I don't think so.  Due to a shortage of helicopters, we've often had ships that did not regularly carry them.  We didn't change their designators (they kept their "H"), presumably because they were still capable of carrying helicopters and could have one assigned if required.

Think about it.  A DDG doesn't become a DD when all its missiles have been fired.  It's not like Air Force 1, which isn't called that when the US president is not on board (i.e. it's just a plain old jumbo jet).


----------



## Donaill

CSED

Continuously 
Supporting
Every
Department

 >


----------



## Pusser

I think it's more like, CSE:

Constantly 
Sleeping 
Engineer

They usually only wake up (when kicked) to fix the projector.  >


----------



## Donaill

Pusser said:
			
		

> I think it's more like, CSE:
> 
> Constantly
> Sleeping
> Engineer
> 
> They usually only wake up (when kicked) to fix the projector.  >



No need to get abuisve.


----------



## Pusser

Donaill said:
			
		

> No need to get abuisve.



It's as gentle a kick as one sailor can give another. :


----------



## Donaill

lol Navy love. 

Futility : Having a list of "priorities" become usurped by a new list of "priorities" only to get flack for not completing the first set of "priorities". My head hurts now.  :2c: :facepalm:


----------



## Fishbone Jones

BOHICA


----------



## Navalsnpr

Pusser said:
			
		

> I think it's more like, CSE:
> 
> Constantly
> Sleeping
> Engineer
> 
> They usually only wake up (when kicked) to fix the projector.  >



You mean CSED

Combat
Supply
Engineering
Deck

We support all departments!


----------



## Occam

I see today's Military Word of the Day is:

CFSIOC: Canadian Forces Signal Intelligence Operations Centre

Now I'm not 100% sure on this one, but I think the proper acronym is *CFSOC: Canadian Forces Sigint Operations Centre*.

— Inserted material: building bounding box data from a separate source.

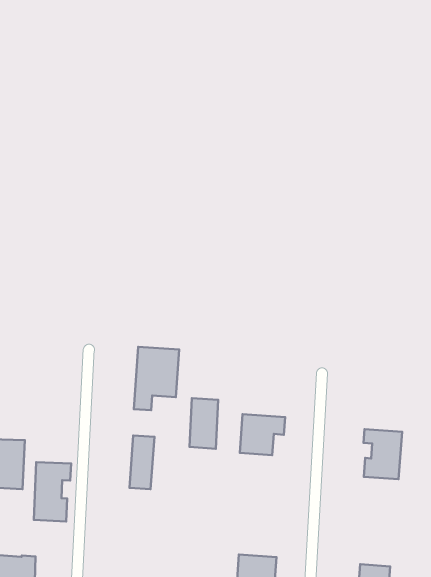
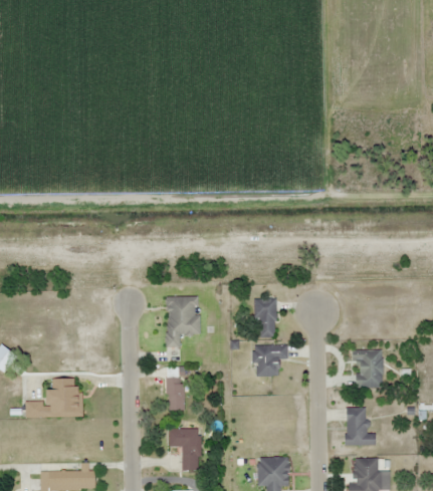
building: [190,398,218,449] -> [254,298,276,337]
building: [34,462,71,521] -> none
building: none -> [345,407,376,446]
building: none -> [169,428,200,470]

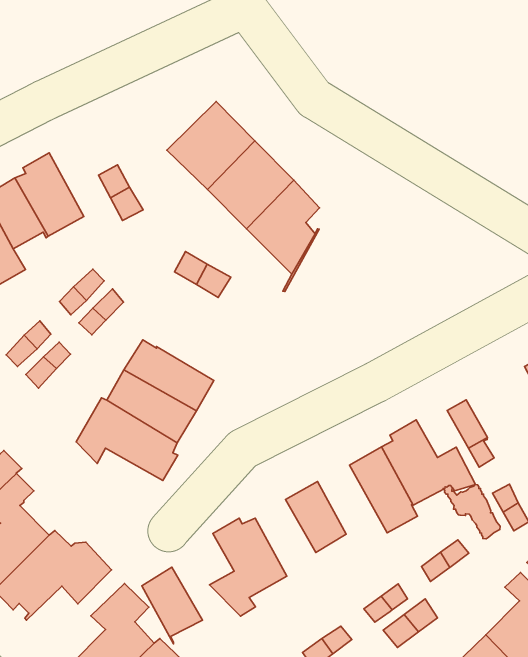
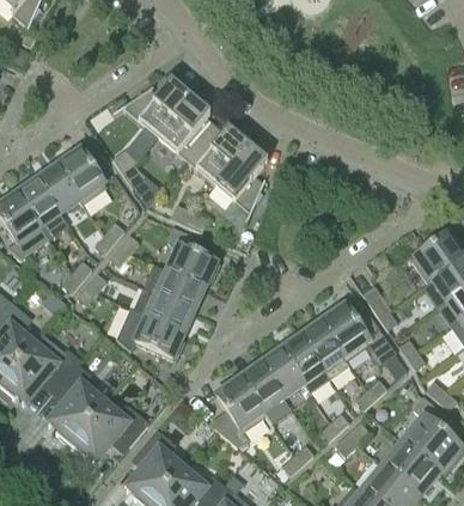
building: none -> [109,85,187,148]
building: none -> [163,227,219,288]
building: none -> [280,336,330,394]
building: [142,567,202,644] -> [240,364,283,415]

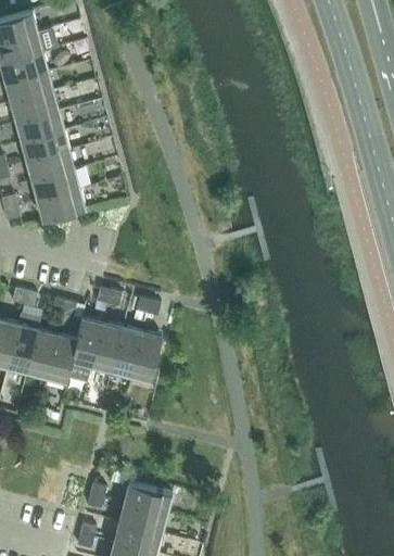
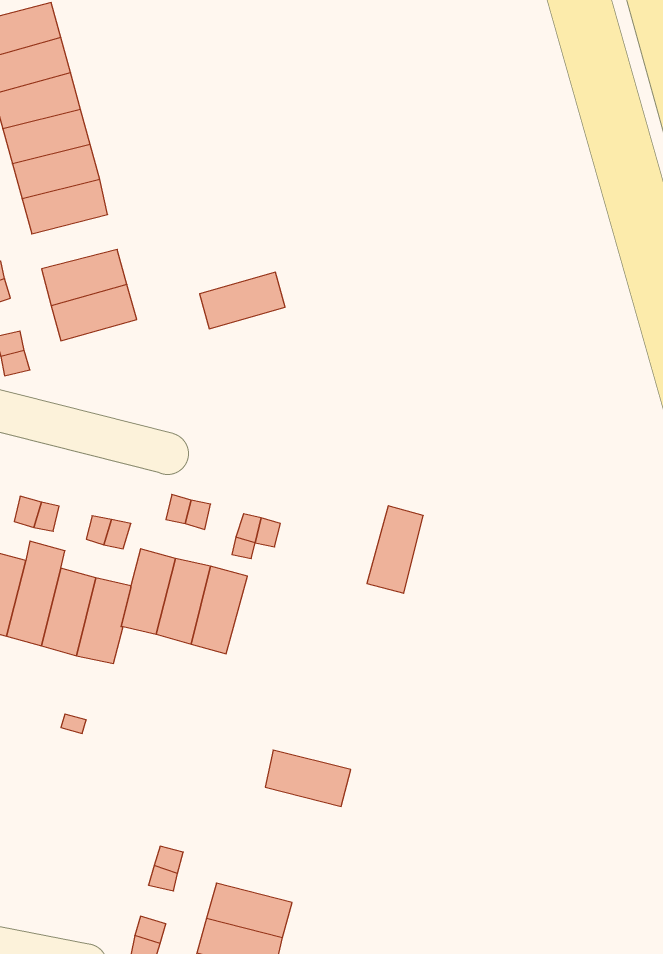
building: [21,130,68,161] -> none
building: [37,189,85,220] -> [200,272,285,329]
building: [129,332,161,381] -> [367,506,423,593]
building: [124,483,171,515] -> [265,750,351,806]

Any secret squirrels around to verify?

In other news, we can no longer edit the Military Word of the Day?


----------



## aesop081

CFSOC

http://www.img.forces.gc.ca/org/cfi-goi/cfsoc-cosfc-eng.asp


----------



## Mike Bobbitt

Thanks, the term is now fixed.

The edit button is only available to Staff and Subscribers, and you have to be logged in to see it. I just ran a test and it should be working OK.


----------



## Occam

Mike Bobbitt said:
			
		

> Thanks, the term is now fixed.
> 
> The edit button is only available to Staff and Subscribers, and you have to be logged in to see it. I just ran a test and it should be working OK.



I'm a subscriber, yet I'm not seeing an edit button on the MWOD - although it's clear that at some point in the past, I did!


----------



## Mike Bobbitt

Should be working a bit better now...


----------



## Occam

Mike Bobbitt said:
			
		

> Should be working a bit better now...



Indeed it does, thanks.


----------



## Journeyman

I can't seem to find the edit button either, but today's word reads:

reco: reconnaissance


Recce? Yes.  Recon? American, not us.  Reco? Never heard of it.


----------



## George Wallace

Rico Suave perhaps?


----------



## Mike Bobbitt

I believe reco is the French version of recce. It just wasn't tagged as a French term in the database, but it is now.


----------